Blazing a trail: the innovation and transformation community
The next few years are likely to see the introduction of more people at all levels who are focused on driving innovation, deploying LegalTech, and transforming and digitising client services.
These trends are already triggering a surge in new hands-on roles, with growing numbers of new hires or internal transfers with a host of interesting labels: legal engineer, legal operations, legal project manager, data analyst or innovation team. I buy into the predictions that the percentage of people that law firms need with digital, data and change skills will keep growing through the decade, as the percentage of qualified lawyers needed reduces. The recent wave of new roles is just the beginning. Many of these new roles are hybrids that require a strong grasp of legal practice and service delivery, as well as technology and innovation skills, so many people taking on these embryonic jobs have a legal background – either qualified solicitors looking for a career shift, or young people with a law degree or conversion course finding a different route into the law.

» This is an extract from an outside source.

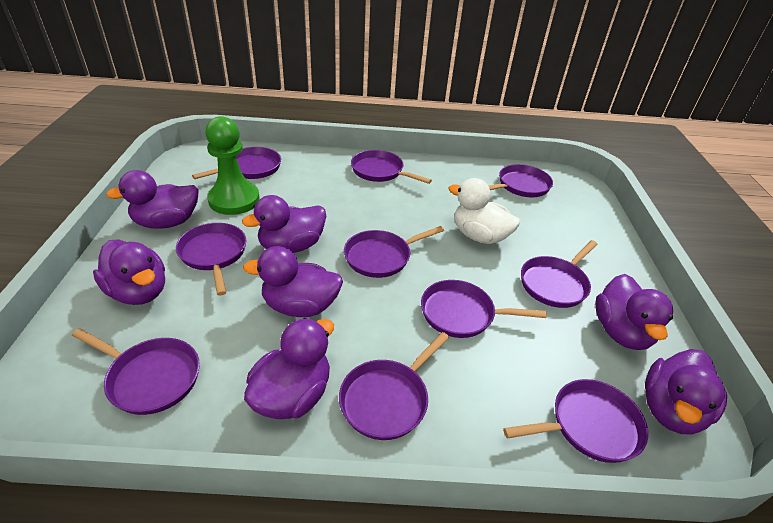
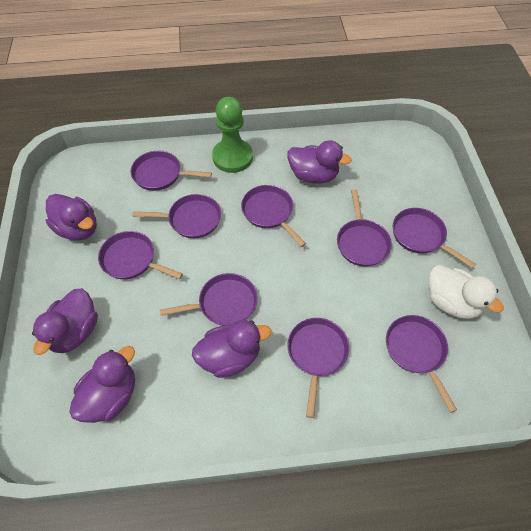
purple duck: 7 -> 5
purple pan: 10 -> 9

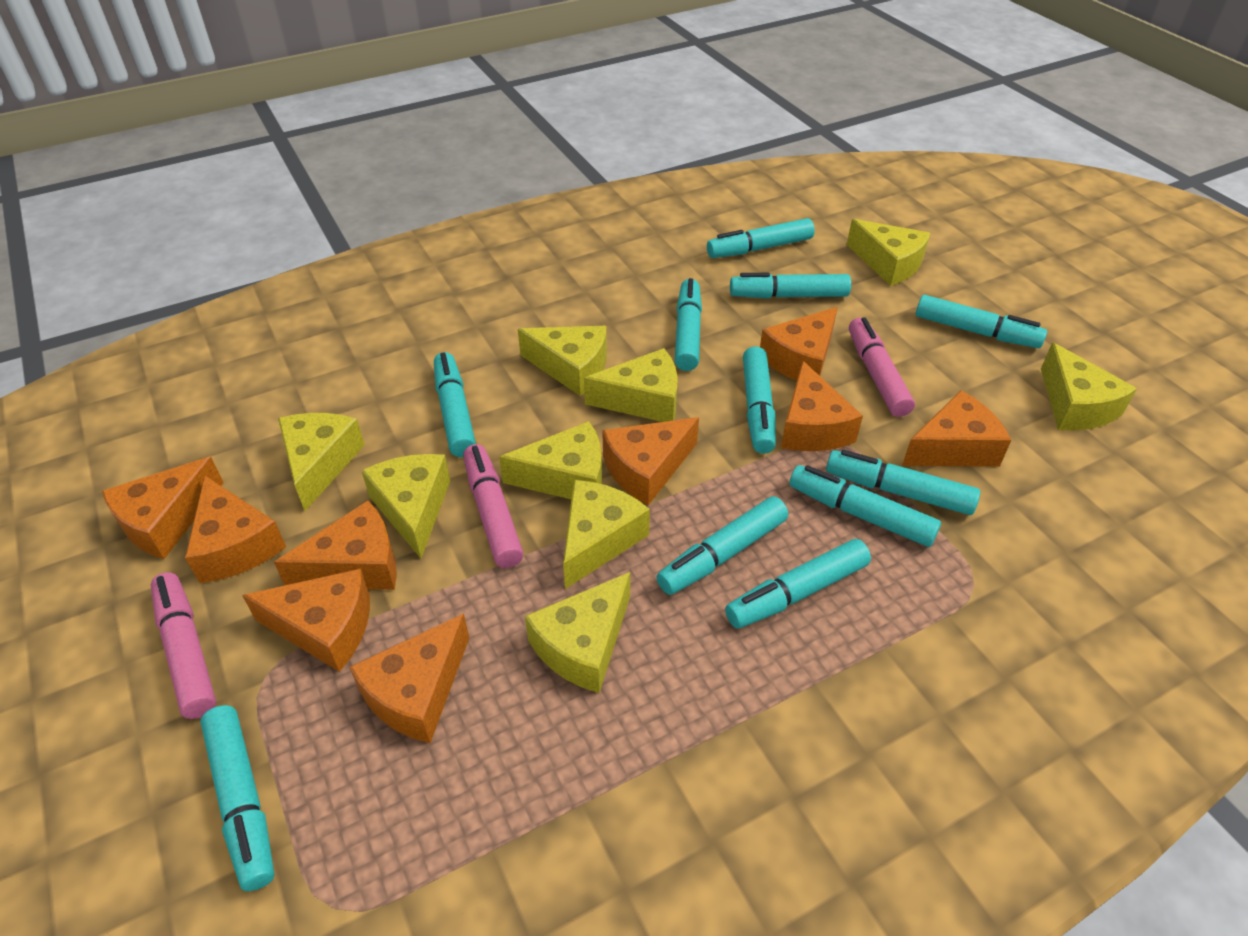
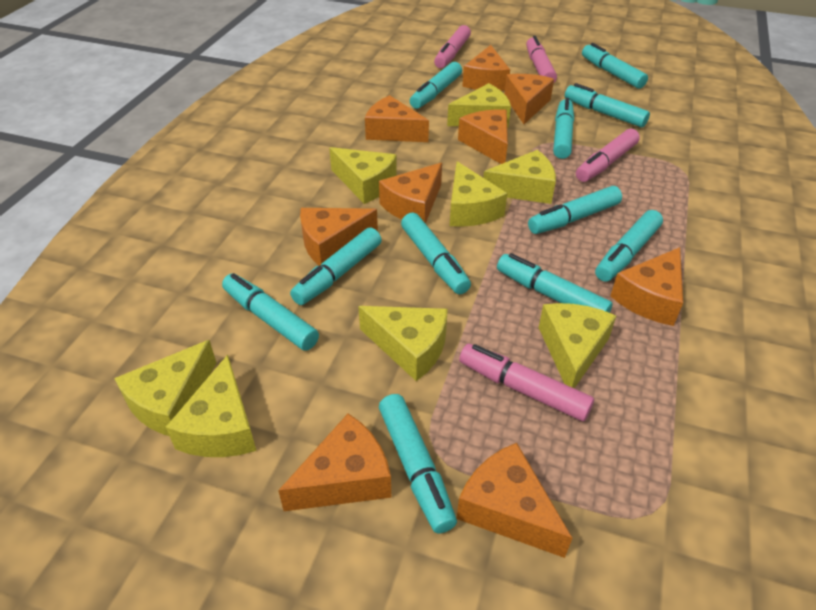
pink marker: 3 -> 4
yellow cheese: 9 -> 8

Towards the senior end of the management structure, the cadre of new people with hybrid, LegalTech and innovation skills don’t always slot into legacy organisational design. If located in existing IT functions, the applied, client-facing component of the role may not receive enough focus. If sat in with the legal teams, the new roles may find themselves pulled inexorably into chargeable work as a priority, and never given the space to deliver the expected innovation. One solution is setting up a new directorate, clearly separated out from the ‘business as usual’ running of the firm and led by roles like chief innovation officer, head of transformation, client service director or strategic programmes lead. Often sat apart from the rest of the C-suite and reporting directly to the MP, these new roles are still finding their place in the next-generation law firm model. In the short term, the right person in post with the right support can drive an incredible amount of innovation and momentum, free from the constraints of conventional functions.
Another group of roles has appeared in law firm management structures in recent years. Although much more prominent in the US, we are beginning to see this group translate to the London market. These roles have focused on what is now generally termed as “legal operations” (popularised by the incredible growth of the Corporate Legal Operations Consortium): the management of legal matters including scoping, pricing, financial, planning and project management, particularly from the in-house legal perspective. In US law firms recently, I have seen titles including director of strategic pricing and project management, legal operations director, director of client relations, and legal project management director.
Without a doubt, we are about to see another shift at the cutting edge of law firm models, with some of these new roles permanently establishing themselves, starting with the largest firms, but moving quickly to the mid-tier and to the most progressive SME firms. Inevitably, as with any new model, there will be failures as well as successes along the way; firms can expect too much too quickly, fail to truly support these new teams, and/or blow hot and cold about committing genuine resource to them. Relations with the rest of the executive team can be challenging, not least with COOs and CIOs, who may feel some of the most rewarding aspects of their remit have been carved out.
I recommend that law firm leaders step back and consider their structures and senior roles, with an eye on the changing demands of the next decade. Law firm executives also need to face up to another period of change and be prepared to positively re-set the scope, boundaries and key relationships of their roles.